Desejo que sua vida seja tão alegre quanto o seu sorriso. Desejo que encontre alguém especial, pois você merece ser amada e cuidada como ninguém. Perdoe-me a falta de coragem.

Teodoro Veronesi.

— O que é isso?! É uma carta de despedida? — Olívia perguntou sem acreditar.
— Sim, é. — O italiano respondeu sem jeito.
— E você iria embora sem falar comigo?
— Eu não conseguiria...
— E por que ir embora tão repentinamente? Está fugindo de quê? Ele se manteve em silêncio, mas sua falta de palavras foi suficientemente esclarecedora para Olívia.
— É ela, não é? Ela é o verdadeiro motivo do seu sofrimento. E agora o motivo de você abandonar a fazenda, abandonando-me também!

Teodoro a encarou.
— Era ela, agora não mais. — Confessou.
— Você poderia ter me contado.
— Não havia necessidade, não adiantava mais. Gertrudes se tornou tudo o que desprezo em uma mulher.
— Eu não entendo! Se ela se tornou irrelevante, por que ir embora agora?
— Porque preciso procurar uma vida melhor. Juntei um dinheiro que será suficiente para me manter até encontrar um bom emprego.
— Como você teria coragem de não me dar o direito de me despedir?! — Olívia questionou decepcionada.
— Eu não saberia como fazer, perdoe-me. Você é uma mulher tão especial... mostrou-me que a docilidade e a braveza podem estar jun- tas numa mesma pessoa. Encorajou-me, foi uma boa ouvinte, uma ótima conselheira. É difícil dizer-te adeus.
— Pois não me deixe. Leve-me com você.
— Eu não poderia fazer isso.
— Por que não? — Olívia insistiu.
— Porque nem ao menos sei para aonde vou nem o que farei.
— Decidiremos juntos, então.
— E como ficará sua família?
— Mandaremos notícias depois. Mas esta é minha chance de viver o amor, como também de sair da fazenda. Por favor, você não pode deixar-me aqui. — Suplicou.

Teodoro, pensativo, olhou a mata à sua frente. Depois, direcionou o olhar para o chão de terra batida e declarou:

— Você é uma mulher virtuosa, digna da admiração de qualquer homem. Juro, de todo o meu coração, que você tem todo o meu respeito e lealdade.
— Com o tempo também terei o seu amor. — Respondeu a moça.
— Não duvido disso. Agora devemos nos apressar, pois tomaremos o trem das 10 horas.

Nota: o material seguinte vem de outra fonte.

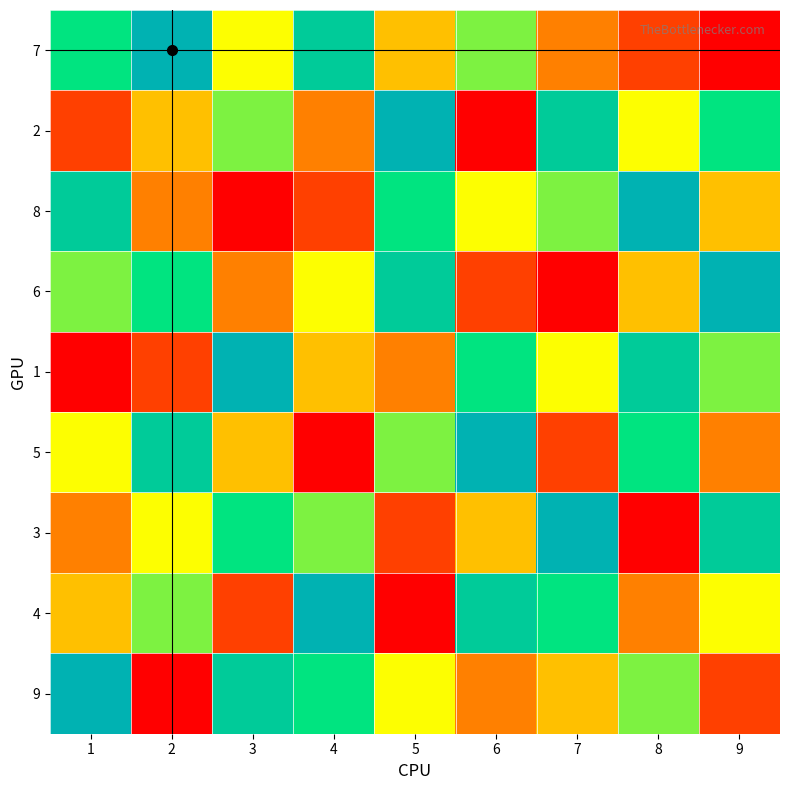

What is the minimum value shown in the chart?

1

Então, foram os dois à casa de Olívia para que ela pudesse apanhar algumas roupas e seus documentos. Em seguida, se dirigiram ao estábulo para Teodoro pegar o burro que os levaria à estação de trem. Ao passar pelo portal da fazenda, Teodoro fez o burro parar. E olhando para a propriedade, falou para Olívia:
— Nossos pés pisarão em solos mais férteis.

Não tardou para que toda a fazenda sentisse falta do casal, que teve sua ausência justificada pela fuga para estarem juntos. Gertrudes não esperava que Olívia partisse com Teodoro, mas pediu a Arutes que im- pedisse o Barão de procurar por eles. E foi assim que o jovem italiano conseguiu sua liberdade.